PHILADELPHIA- Stroke is one of the leading causes of death and disability in the United States, but access to rapid EMS care and appropriate stroke care centers with the ability to deliver acute stroke therapies can drastically mitigate the debilitating effects of a stroke. A population-based approach to health planning would prevent disparities in access to specialized stroke care, says new Penn Medicine research. Their evaluation of access to stroke centers in the U.S. found that even under the most optimal conditions, a large proportion of the United States population would be unable to access a comprehensive stroke center within 60 minutes. The study is published in the current issue of Neurology.
In 2003, a system of designation of stroke care centers was initiated by The Joint Commission. The tiered approach designated acute stroke-ready hospitals, primary stroke centers (PSC) and comprehensive stroke centers (CSC) in order of increasing resources and capabilities. While certification of PSCs began in 2003, certification of CSCs did not commence until 2012, and were not yet in place at the time of this research.
"We sought to demonstrate how mathematical modeling can inform the strategic development of the U.S. network of stroke centers by stimulating the conversion of PSCs into CSCs," says lead author, Michael Mullen, MD, assistant professor of Neurology at the Perelman School of Medicine at the University of Pennsylvania and director of Penn's Comprehensive Stroke Center.
Mullen and his team obtained population counts and geographic data from the 2010 Neilson-Claritas Census Estimations. Access to hospitals was calculated by ground and air transportation with the hospital that would contribute the maximal population access selected as the first CSC. Using the team's proprietary algorithm, CSCs were added in an iterative matter that would offer the greatest ground and air access for the surrounding population to a maximum of 20 CSCs.
As of December 31, 2010, there were 811 PSC-designated hospitals to which 66 percent of the U.S. population had 60 minute ground access. The team's analysis found that after the addition of up to 20 CSCs per state, 63.1% of the U.S. population would have 60 minute ground access to a CSC. And, averaging across states, the median population with 60-minute ground access to a CSC was 55.7%, but there was significant variability across states. Incorporating air ambulance transport into the model showed that median population with 60-minute ground or air access to a CSC was 85.3%, but variability across states persisted.

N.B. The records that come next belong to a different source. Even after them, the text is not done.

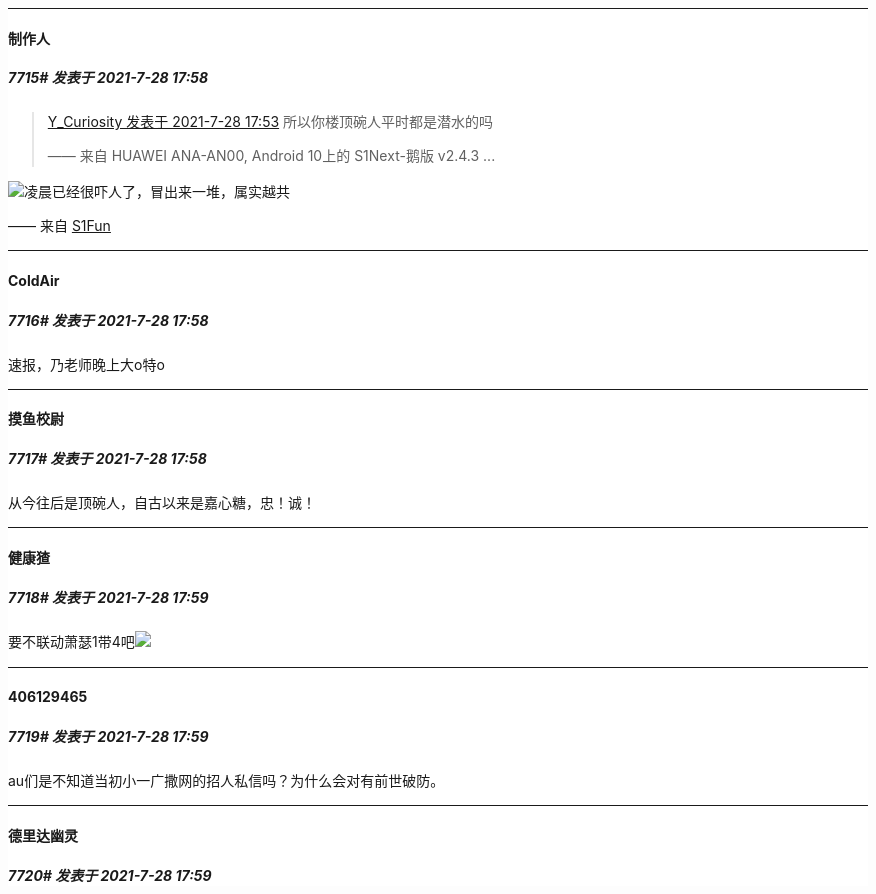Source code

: *****

####  制作人  
##### 7715#       发表于 2021-7-28 17:58


<blockquote><a href="httphttps://bbs.saraba1st.com/2b/forum.php?mod=redirect&amp;goto=findpost&amp;pid=52134532&amp;ptid=2016936" target="_blank">Y_Curiosity 发表于 2021-7-28 17:53</a>
所以你楼顶碗人平时都是潜水的吗

—— 来自 HUAWEI ANA-AN00, Android 10上的 S1Next-鹅版 v2.4.3 ...</blockquote>
<img src="https://static.saraba1st.com/image/smiley/face2017/158.png" referrerpolicy="no-referrer">凌晨已经很吓人了，冒出来一堆，属实越共

—— 来自 [S1Fun](https://s1fun.koalcat.com)


*****

####  ColdAir  
##### 7716#       发表于 2021-7-28 17:58


速报，乃老师晚上大o特o


*****

####  摸鱼校尉  
##### 7717#       发表于 2021-7-28 17:58


从今往后是顶碗人，自古以来是嘉心糖，忠！诚！


*****

####  健康猹  
##### 7718#       发表于 2021-7-28 17:59


要不联动萧瑟1带4吧<img src="https://static.saraba1st.com/image/smiley/face2017/067.png" referrerpolicy="no-referrer">


*****

####  406129465  
##### 7719#       发表于 2021-7-28 17:59


au们是不知道当初小一广撒网的招人私信吗？为什么会对有前世破防。


*****

####  德里达幽灵  
##### 7720#       发表于 2021-7-28 17:59

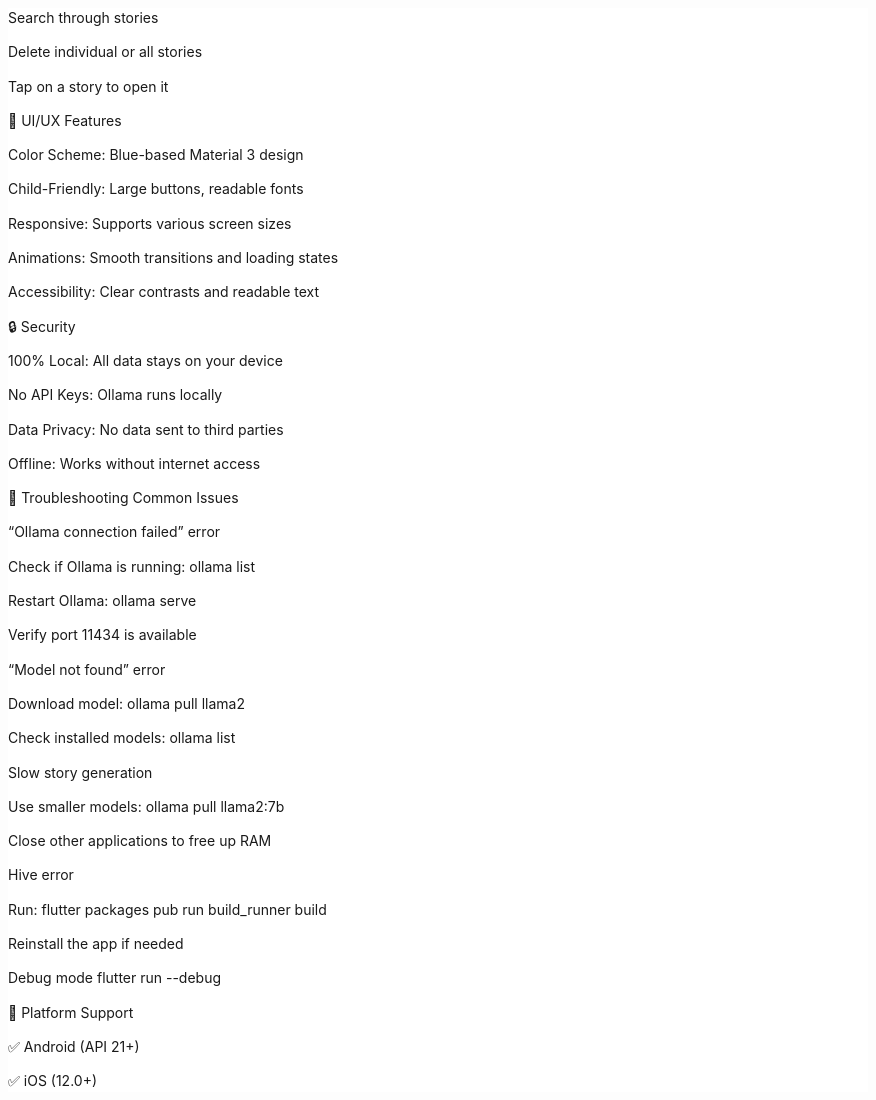 Search through stories

Delete individual or all stories

Tap on a story to open it

🎨 UI/UX Features

Color Scheme: Blue-based Material 3 design

Child-Friendly: Large buttons, readable fonts

Responsive: Supports various screen sizes

Animations: Smooth transitions and loading states

Accessibility: Clear contrasts and readable text

🔒 Security

100% Local: All data stays on your device

No API Keys: Ollama runs locally

Data Privacy: No data sent to third parties

Offline: Works without internet access

🐛 Troubleshooting
Common Issues

“Ollama connection failed” error

Check if Ollama is running: ollama list

Restart Ollama: ollama serve

Verify port 11434 is available

“Model not found” error

Download model: ollama pull llama2

Check installed models: ollama list

Slow story generation

Use smaller models: ollama pull llama2:7b

Close other applications to free up RAM

Hive error

Run: flutter packages pub run build_runner build

Reinstall the app if needed

Debug mode
flutter run --debug

📱 Platform Support

✅ Android (API 21+)

✅ iOS (12.0+)
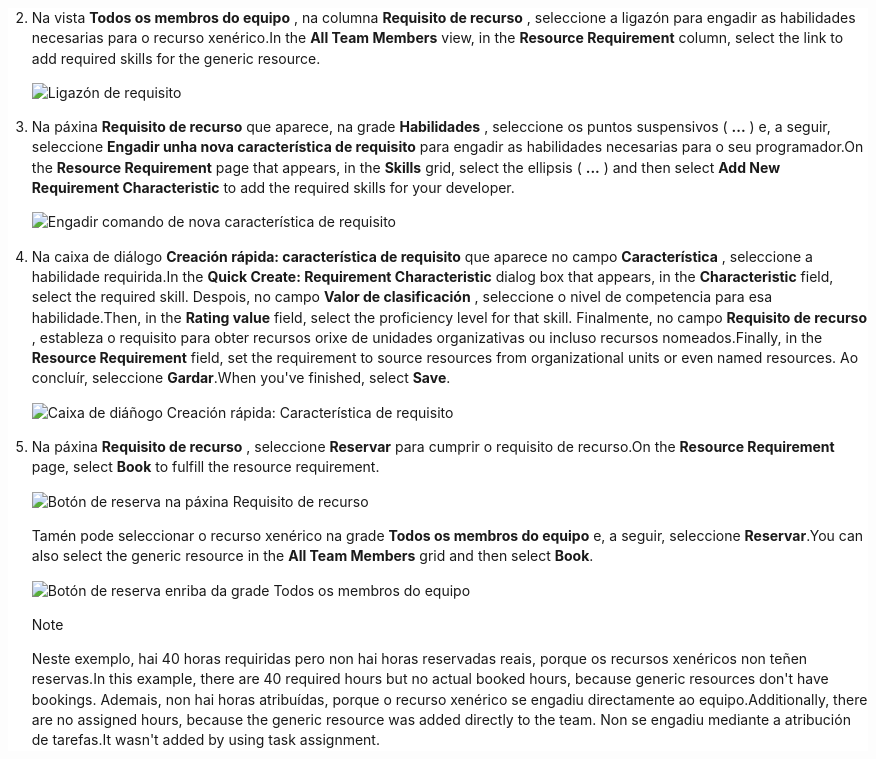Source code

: 2. <span data-ttu-id="b1bb4-137">Na vista **Todos os membros do equipo** , na columna **Requisito de recurso** , seleccione a ligazón para engadir as habilidades necesarias para o recurso xenérico.</span><span class="sxs-lookup"><span data-stu-id="b1bb4-137">In the **All Team Members** view, in the **Resource Requirement** column, select the link to add required skills for the generic resource.</span></span>

    ![Ligazón de requisito](media/Resource-Management-image10.png)

3. <span data-ttu-id="b1bb4-139">Na páxina **Requisito de recurso** que aparece, na grade **Habilidades** , seleccione os puntos suspensivos ( **...** ) e, a seguir, seleccione **Engadir unha nova característica de requisito** para engadir as habilidades necesarias para o seu programador.</span><span class="sxs-lookup"><span data-stu-id="b1bb4-139">On the **Resource Requirement** page that appears, in the **Skills** grid, select the ellipsis ( **...** ) and then select **Add New Requirement Characteristic** to add the required skills for your developer.</span></span>

    ![Engadir comando de nova característica de requisito](media/Resource-Management-image11.png)

4. <span data-ttu-id="b1bb4-141">Na caixa de diálogo **Creación rápida: característica de requisito** que aparece no campo **Característica** , seleccione a habilidade requirida.</span><span class="sxs-lookup"><span data-stu-id="b1bb4-141">In the **Quick Create: Requirement Characteristic** dialog box that appears, in the **Characteristic** field, select the required skill.</span></span> <span data-ttu-id="b1bb4-142">Despois, no campo **Valor de clasificación** , seleccione o nivel de competencia para esa habilidade.</span><span class="sxs-lookup"><span data-stu-id="b1bb4-142">Then, in the **Rating value** field, select the proficiency level for that skill.</span></span> <span data-ttu-id="b1bb4-143">Finalmente, no campo **Requisito de recurso** , estableza o requisito para obter recursos orixe de unidades organizativas ou incluso recursos nomeados.</span><span class="sxs-lookup"><span data-stu-id="b1bb4-143">Finally, in the **Resource Requirement** field, set the requirement to source resources from organizational units or even named resources.</span></span> <span data-ttu-id="b1bb4-144">Ao concluír, seleccione **Gardar**.</span><span class="sxs-lookup"><span data-stu-id="b1bb4-144">When you've finished, select **Save**.</span></span>

    ![Caixa de diáñogo Creación rápida: Característica de requisito](media/Resource-Management-image12.png)

5. <span data-ttu-id="b1bb4-146">Na páxina **Requisito de recurso** , seleccione **Reservar** para cumprir o requisito de recurso.</span><span class="sxs-lookup"><span data-stu-id="b1bb4-146">On the **Resource Requirement** page, select **Book** to fulfill the resource requirement.</span></span>

    ![Botón de reserva na páxina Requisito de recurso](media/Resource-Management-image13.png)

    <span data-ttu-id="b1bb4-148">Tamén pode seleccionar o recurso xenérico na grade **Todos os membros do equipo** e, a seguir, seleccione **Reservar**.</span><span class="sxs-lookup"><span data-stu-id="b1bb4-148">You can also select the generic resource in the **All Team Members** grid and then select **Book**.</span></span>

    ![Botón de reserva enriba da grade Todos os membros do equipo](media/Resource-Management-image14.png)

    > [!NOTE]
    > <span data-ttu-id="b1bb4-150">Neste exemplo, hai 40 horas requiridas pero non hai horas reservadas reais, porque os recursos xenéricos non teñen reservas.</span><span class="sxs-lookup"><span data-stu-id="b1bb4-150">In this example, there are 40 required hours but no actual booked hours, because generic resources don't have bookings.</span></span> <span data-ttu-id="b1bb4-151">Ademais, non hai horas atribuídas, porque o recurso xenérico se engadiu directamente ao equipo.</span><span class="sxs-lookup"><span data-stu-id="b1bb4-151">Additionally, there are no assigned hours, because the generic resource was added directly to the team.</span></span> <span data-ttu-id="b1bb4-152">Non se engadiu mediante a atribución de tarefas.</span><span class="sxs-lookup"><span data-stu-id="b1bb4-152">It wasn't added by using task assignment.</span></span>
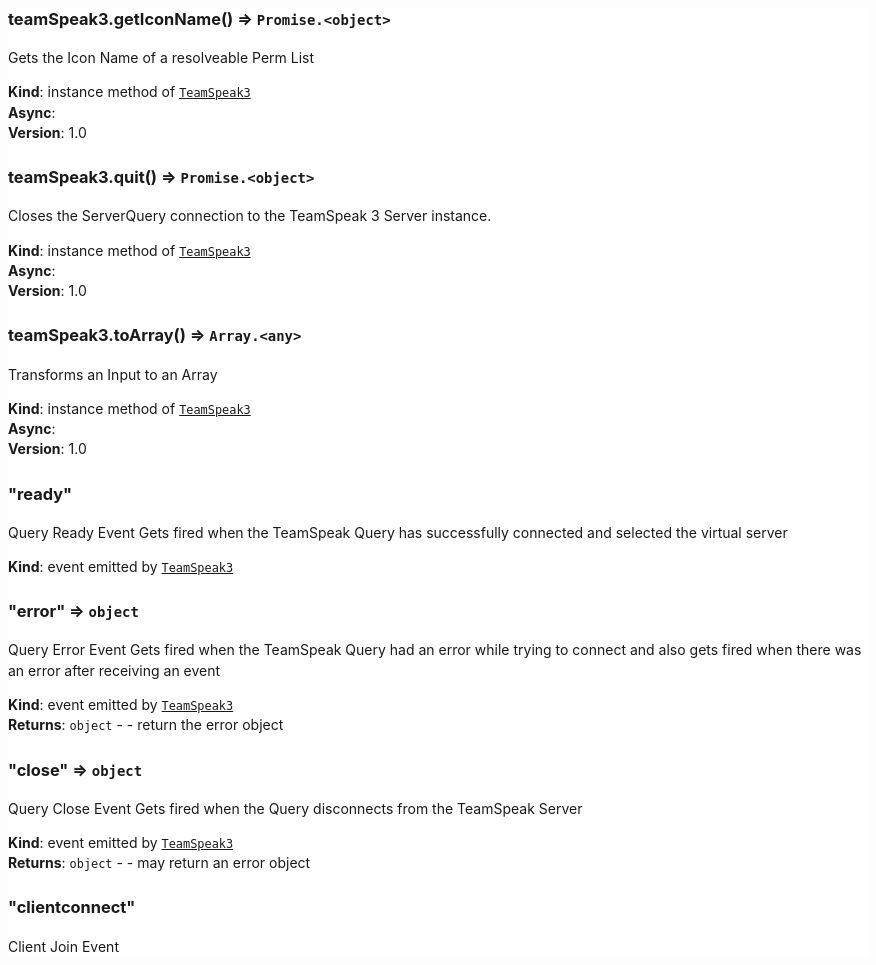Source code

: <a name="TeamSpeak3+getIconName"></a>

### teamSpeak3.getIconName() ⇒ <code>Promise.&lt;object&gt;</code>
Gets the Icon Name of a resolveable Perm List

**Kind**: instance method of [<code>TeamSpeak3</code>](#TeamSpeak3)  
**Async**:   
**Version**: 1.0  
<a name="TeamSpeak3+quit"></a>

### teamSpeak3.quit() ⇒ <code>Promise.&lt;object&gt;</code>
Closes the ServerQuery connection to the TeamSpeak 3 Server instance.

**Kind**: instance method of [<code>TeamSpeak3</code>](#TeamSpeak3)  
**Async**:   
**Version**: 1.0  
<a name="TeamSpeak3+toArray"></a>

### teamSpeak3.toArray() ⇒ <code>Array.&lt;any&gt;</code>
Transforms an Input to an Array

**Kind**: instance method of [<code>TeamSpeak3</code>](#TeamSpeak3)  
**Async**:   
**Version**: 1.0  
<a name="TeamSpeak3+event_ready"></a>

### "ready"
Query Ready Event
Gets fired when the TeamSpeak Query has successfully connected and selected the virtual server

**Kind**: event emitted by [<code>TeamSpeak3</code>](#TeamSpeak3)  
<a name="TeamSpeak3+event_error"></a>

### "error" ⇒ <code>object</code>
Query Error Event
Gets fired when the TeamSpeak Query had an error while trying to connect
and also gets fired when there was an error after receiving an event

**Kind**: event emitted by [<code>TeamSpeak3</code>](#TeamSpeak3)  
**Returns**: <code>object</code> - - return the error object  
<a name="TeamSpeak3+event_close"></a>

### "close" ⇒ <code>object</code>
Query Close Event
Gets fired when the Query disconnects from the TeamSpeak Server

**Kind**: event emitted by [<code>TeamSpeak3</code>](#TeamSpeak3)  
**Returns**: <code>object</code> - - may return an error object  
<a name="TeamSpeak3+event_clientconnect"></a>

### "clientconnect"
Client Join Event
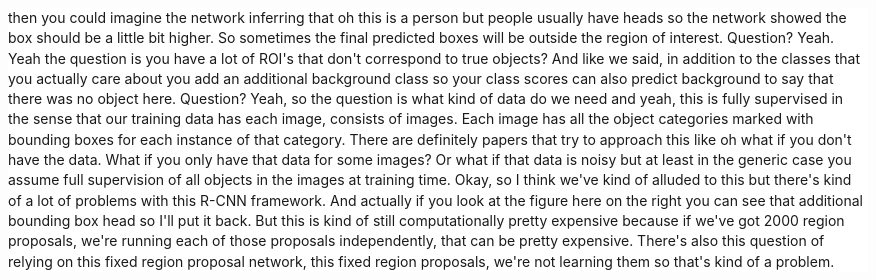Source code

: then you could imagine
the network inferring
that oh this is a person but
people usually have heads
so the network showed the box
should be a little bit higher.
So sometimes the final predicted boxes
will be outside the region of interest.
Question?
Yeah.
Yeah the question is
you have a lot of ROI's
that don't correspond to true objects?
And like we said, in
addition to the classes
that you actually care
about you add an additional
background class so your
class scores can also
predict background to say
that there was no object here.
Question?
Yeah, so the question is
what kind of data do we need
and yeah, this is fully
supervised in the sense that
our training data has each
image, consists of images.
Each image has all the
object categories marked
with bounding boxes for each
instance of that category.
There are definitely papers
that try to approach this
like oh what if you don't have the data.
What if you only have
that data for some images?
Or what if that data is noisy but at least
in the generic case you
assume full supervision
of all objects in the
images at training time.
Okay, so I think we've
kind of alluded to this
but there's kind of a lot of problems
with this R-CNN framework.
And actually if you look at
the figure here on the right
you can see that additional
bounding box head
so I'll put it back.
But this is kind of still
computationally pretty expensive
because if we've got
2000 region proposals,
we're running each of those
proposals independently,
that can be pretty expensive.
There's also this question
of relying on this
fixed region proposal network,
this fixed region proposals,
we're not learning them so
that's kind of a problem.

Their analysis also found that median ground access in the stroke belt states, including Alabama, Arkansas, Georgia, Louisiana, Mississippi, North Carolina, South Carolina, and Tennessee, was worse, with a median of 32 percent of the population with 60-minute ground access versus 59 percent in non-stroke belt states.
Even with the most optimally located CSCs throughout the country, the team found that roughly one-third (37 percent) of the US population, 114 million people, would be unable to access a CSC by ground transportation within 60 minutes. Allowing for air transportation improved access, researchers report, but in one-quarter of the U.S., less than 60 percent of the population had ground OR air access to a CSC.
"Our results highlight the need for population-based planning for developing systems of care," says Mullen. "Given finite resources, it is critically important to locate CSCs in a way that maximizes population access."
The study was supported by the Agency for Healthcare Research & Quality.
Additional Penn authors include Charles C. Branas, PhD; Scott E. Kasner, MD, MS; and Brendan G. Carr, now with the department of Emergency Medicine, Thomas Jefferson University.